Eric D. Lehman, whose previous works have ranged from natural history to a definitive account of Benedict Arnold’s attack on New London, recently released his own picks for some of our states most prominent figures. Connecticut Vanguards focuses on those “who were pioneers, groundbreakers, or trailblazers in their particular fields.” He adds the further stipulation that each subject either grew up in Connecticut or spent a significant portion of their life there.
As such, readers shouldn’t go into this volume with the expectation that Lehman will touch upon every famous Nutmegger. Many familiar names are featured, including Eugene O’Neill and Katharine Hepburn, are featured. Others are excluded; Mark Twain gets a quote in the introduction, but not an individual profile.

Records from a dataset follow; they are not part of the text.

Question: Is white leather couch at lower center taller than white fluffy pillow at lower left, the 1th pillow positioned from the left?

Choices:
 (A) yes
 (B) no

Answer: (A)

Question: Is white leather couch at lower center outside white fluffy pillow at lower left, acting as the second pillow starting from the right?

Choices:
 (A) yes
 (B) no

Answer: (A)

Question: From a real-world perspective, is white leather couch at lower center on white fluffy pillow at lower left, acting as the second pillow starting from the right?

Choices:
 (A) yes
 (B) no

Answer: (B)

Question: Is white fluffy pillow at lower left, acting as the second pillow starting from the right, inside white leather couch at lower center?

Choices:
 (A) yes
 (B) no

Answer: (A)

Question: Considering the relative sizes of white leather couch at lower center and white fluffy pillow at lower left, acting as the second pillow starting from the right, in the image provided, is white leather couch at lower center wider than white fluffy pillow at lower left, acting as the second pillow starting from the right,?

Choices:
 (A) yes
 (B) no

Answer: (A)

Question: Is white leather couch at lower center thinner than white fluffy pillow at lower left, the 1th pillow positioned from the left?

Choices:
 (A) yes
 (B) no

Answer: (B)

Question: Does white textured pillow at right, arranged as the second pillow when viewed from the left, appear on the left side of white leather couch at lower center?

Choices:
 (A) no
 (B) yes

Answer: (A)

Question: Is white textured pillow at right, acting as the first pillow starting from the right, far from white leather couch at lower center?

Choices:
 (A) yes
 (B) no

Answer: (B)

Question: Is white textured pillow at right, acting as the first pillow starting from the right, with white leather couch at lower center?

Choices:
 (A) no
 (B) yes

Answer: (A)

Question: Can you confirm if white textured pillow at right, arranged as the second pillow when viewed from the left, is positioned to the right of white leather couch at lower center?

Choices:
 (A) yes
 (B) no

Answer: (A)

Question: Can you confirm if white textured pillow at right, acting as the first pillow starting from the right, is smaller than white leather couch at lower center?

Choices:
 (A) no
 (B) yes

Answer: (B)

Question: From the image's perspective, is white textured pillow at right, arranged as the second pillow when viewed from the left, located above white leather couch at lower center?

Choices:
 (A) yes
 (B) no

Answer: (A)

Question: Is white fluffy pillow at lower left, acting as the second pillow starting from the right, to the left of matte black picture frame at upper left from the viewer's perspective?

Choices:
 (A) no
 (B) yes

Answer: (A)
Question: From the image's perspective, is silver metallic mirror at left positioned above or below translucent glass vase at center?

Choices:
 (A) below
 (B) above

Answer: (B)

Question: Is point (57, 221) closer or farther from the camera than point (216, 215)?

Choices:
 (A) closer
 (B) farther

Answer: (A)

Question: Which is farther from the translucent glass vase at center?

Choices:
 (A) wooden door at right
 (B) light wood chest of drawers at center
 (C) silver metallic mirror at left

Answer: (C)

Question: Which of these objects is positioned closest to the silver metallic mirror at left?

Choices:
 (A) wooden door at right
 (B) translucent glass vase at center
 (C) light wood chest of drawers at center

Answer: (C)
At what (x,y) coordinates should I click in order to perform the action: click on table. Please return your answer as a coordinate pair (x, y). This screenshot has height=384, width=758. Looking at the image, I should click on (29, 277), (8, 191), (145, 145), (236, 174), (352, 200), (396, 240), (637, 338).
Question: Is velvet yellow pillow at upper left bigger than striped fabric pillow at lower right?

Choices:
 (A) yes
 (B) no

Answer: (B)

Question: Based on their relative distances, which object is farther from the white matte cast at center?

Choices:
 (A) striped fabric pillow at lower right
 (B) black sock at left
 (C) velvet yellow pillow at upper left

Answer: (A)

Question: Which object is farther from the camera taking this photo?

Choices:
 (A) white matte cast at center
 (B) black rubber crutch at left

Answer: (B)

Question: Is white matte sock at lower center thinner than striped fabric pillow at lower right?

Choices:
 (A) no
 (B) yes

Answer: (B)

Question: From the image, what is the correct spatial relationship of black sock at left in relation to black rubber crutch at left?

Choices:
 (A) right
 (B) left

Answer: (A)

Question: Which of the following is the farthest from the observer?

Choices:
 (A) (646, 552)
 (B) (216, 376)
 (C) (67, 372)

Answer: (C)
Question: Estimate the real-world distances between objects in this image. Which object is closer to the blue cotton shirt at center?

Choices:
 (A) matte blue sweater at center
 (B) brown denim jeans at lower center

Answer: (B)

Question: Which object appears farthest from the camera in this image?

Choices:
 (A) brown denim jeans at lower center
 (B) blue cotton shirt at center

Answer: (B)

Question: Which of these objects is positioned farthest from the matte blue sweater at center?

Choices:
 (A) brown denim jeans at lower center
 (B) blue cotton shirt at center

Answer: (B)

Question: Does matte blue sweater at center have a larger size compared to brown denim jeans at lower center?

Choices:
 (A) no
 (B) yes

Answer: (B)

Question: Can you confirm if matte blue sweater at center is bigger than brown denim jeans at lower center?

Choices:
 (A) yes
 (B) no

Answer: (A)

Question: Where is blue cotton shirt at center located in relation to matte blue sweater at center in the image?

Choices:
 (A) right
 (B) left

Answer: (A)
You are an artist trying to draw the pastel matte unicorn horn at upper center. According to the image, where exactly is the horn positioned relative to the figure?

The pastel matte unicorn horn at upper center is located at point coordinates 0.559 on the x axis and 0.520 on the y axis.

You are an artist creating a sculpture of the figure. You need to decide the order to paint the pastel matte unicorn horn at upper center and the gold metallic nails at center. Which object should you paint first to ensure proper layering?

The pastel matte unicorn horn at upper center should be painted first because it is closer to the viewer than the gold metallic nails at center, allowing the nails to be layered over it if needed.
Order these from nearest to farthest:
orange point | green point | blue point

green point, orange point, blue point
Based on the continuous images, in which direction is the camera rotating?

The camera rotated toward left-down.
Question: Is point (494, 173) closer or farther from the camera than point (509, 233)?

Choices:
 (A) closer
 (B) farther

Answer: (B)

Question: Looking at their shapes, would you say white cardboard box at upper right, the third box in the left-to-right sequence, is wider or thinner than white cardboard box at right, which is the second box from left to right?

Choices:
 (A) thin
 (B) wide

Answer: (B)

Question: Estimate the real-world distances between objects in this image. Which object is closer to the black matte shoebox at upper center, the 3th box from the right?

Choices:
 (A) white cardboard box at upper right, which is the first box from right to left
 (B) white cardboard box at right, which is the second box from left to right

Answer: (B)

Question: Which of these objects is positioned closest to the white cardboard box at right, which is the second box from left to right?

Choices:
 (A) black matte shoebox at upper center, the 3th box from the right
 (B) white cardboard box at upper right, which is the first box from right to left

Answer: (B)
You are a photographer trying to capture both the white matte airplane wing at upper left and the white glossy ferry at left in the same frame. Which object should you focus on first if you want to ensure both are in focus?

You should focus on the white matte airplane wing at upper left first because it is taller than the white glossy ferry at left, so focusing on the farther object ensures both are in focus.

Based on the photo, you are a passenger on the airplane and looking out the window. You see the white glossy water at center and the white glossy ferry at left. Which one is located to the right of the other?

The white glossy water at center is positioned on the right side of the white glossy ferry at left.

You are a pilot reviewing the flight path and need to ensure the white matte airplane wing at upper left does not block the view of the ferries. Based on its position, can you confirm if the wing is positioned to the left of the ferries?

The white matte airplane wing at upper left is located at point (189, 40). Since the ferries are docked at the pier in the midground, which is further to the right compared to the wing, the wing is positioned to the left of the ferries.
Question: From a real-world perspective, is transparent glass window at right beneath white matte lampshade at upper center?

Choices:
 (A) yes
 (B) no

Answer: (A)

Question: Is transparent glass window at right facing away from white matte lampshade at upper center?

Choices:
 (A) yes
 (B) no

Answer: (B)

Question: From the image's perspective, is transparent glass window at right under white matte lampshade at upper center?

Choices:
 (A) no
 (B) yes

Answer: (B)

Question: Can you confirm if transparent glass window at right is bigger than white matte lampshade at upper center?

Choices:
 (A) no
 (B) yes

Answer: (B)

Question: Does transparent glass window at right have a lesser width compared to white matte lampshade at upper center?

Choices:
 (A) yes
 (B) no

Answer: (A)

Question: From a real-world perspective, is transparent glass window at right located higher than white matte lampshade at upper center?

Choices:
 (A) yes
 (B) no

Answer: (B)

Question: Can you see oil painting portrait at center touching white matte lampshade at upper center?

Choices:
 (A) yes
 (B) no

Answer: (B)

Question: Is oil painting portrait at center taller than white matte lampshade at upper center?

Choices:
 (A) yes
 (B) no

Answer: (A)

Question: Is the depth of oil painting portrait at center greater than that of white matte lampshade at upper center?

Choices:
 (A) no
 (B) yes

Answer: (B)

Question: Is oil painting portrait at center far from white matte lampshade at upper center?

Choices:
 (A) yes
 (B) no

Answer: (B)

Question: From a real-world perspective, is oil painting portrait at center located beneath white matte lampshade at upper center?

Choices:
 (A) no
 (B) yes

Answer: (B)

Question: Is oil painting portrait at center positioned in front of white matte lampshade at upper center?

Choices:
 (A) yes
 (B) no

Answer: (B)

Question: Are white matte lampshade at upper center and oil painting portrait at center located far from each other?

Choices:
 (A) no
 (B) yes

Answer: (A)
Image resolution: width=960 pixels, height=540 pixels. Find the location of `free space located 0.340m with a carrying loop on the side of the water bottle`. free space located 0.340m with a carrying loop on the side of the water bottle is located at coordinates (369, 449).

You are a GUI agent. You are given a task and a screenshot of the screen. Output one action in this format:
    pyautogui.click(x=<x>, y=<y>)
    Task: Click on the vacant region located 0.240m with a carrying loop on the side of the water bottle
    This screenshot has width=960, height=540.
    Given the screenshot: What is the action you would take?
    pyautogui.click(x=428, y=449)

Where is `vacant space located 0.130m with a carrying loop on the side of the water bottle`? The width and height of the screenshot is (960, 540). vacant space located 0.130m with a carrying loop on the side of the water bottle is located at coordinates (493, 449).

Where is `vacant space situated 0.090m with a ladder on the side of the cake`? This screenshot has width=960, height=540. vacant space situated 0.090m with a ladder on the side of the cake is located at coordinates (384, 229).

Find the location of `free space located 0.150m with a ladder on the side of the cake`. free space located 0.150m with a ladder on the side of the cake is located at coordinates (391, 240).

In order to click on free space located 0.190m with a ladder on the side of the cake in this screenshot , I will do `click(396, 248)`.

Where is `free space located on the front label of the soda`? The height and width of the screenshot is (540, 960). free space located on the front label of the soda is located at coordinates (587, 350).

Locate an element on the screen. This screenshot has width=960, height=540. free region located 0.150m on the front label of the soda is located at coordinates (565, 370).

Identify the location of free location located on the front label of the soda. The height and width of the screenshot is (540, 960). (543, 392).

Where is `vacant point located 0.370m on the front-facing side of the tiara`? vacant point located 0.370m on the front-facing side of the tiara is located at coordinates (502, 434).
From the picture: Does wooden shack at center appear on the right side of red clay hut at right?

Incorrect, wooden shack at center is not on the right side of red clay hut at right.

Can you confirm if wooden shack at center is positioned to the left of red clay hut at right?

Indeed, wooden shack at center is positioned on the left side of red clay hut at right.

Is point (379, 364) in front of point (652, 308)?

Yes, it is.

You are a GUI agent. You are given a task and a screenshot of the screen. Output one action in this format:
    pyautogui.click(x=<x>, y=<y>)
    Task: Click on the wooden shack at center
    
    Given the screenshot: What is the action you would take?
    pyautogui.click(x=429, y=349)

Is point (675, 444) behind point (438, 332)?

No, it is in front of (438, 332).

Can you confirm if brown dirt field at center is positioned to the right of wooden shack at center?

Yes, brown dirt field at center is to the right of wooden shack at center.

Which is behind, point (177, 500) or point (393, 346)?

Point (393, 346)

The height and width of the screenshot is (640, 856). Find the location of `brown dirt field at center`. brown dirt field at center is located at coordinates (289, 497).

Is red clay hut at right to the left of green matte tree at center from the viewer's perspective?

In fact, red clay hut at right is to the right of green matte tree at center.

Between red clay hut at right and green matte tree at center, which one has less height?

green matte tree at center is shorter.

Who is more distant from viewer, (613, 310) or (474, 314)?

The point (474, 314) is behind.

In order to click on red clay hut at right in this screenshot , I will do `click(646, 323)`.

In each essay, Lehman makes the case for how the person became a powerful influencer. Some people have received plenty of analysis over the years, including Harriet Beecher Stowe’s galvanizing of the abolitionist movement with Uncle Tom’s Cabin. Others are fascinating, lesser-known examples such as Ebenezer Bassett, the nation’s first African-American ambassador.
Lehman profiles 24 people in all, and his selections provide a good balance of different personalities and professions. Artists, entertainers, industrialists, politicians, and more are covered. The concluding essays focus on more recent innovators, such as criminologist Henry C. Lee and sustainable sushi chef Bun Lai.
Connecticut Vanguards is a thoughtful look at some of the pioneering personalities of the Constitution State. It’s easy to take as a leisurely read, a chapter or two at a time, learning about some of the groundbreaking people from the area and perhaps getting a little inspiration along the way.
Connecticut River Ferries
By Wick Griswold and Stephen Jones
It’s always impressive to see how niche local history publications can be. Stop by this section of a bookstore and you’ll not only find countless volumes focusing on individual towns, but also a variety of slim but informative narratives on everything from a specific fire department to a vanished streetcar line.
Wick Griswold and Stephen Jones have added to that panoply with Connecticut River Ferries. As the name suggests, the book limits its focus to river crossings, including the long-serving Chester-Hadlyme and Rocky Hill-Glastonbury ferries. You’ll have to look elsewhere for a history of the seafaring steamboats or a look at the current Long Island Sound ferries.
While there are plenty of sections that follow a more historical style, such as a catalogue of mishaps on the ferries and a thorough recounting of the pressures to shut down the two remaining crossings, the book often follows a more folksy, whimsical style. There are plenty of anecdotes gathered from interviews with ferry captains, the legend of a stodgy old man who showed up a ferryman by walking around the Connecticut River instead of paying the fare, and much more.
This usually works to the book’s favor, but it can sometimes be a little grating. The third chapter, prefaced as an interlude authored by Jones, seemed to me an overlong and overwritten break that clashed noticeably with the rest of the book.
While there is plenty of discussion of the older ferry crossings that were set up out of necessity, I was a little dismayed to find that other river ferries were mostly or entirely omitted. There’s scant mention of the crossing that served Lyme and Old Saybrook before the construction of a bridge there, and nothing at all about the ferries that once plied the Thames River between Groton and New London.
Connecticut River Ferries is a bit of a muddled look at the history of this service. But it’s well-written and entertaining, and should appeal to those with an interest in the maritime heritage of the state.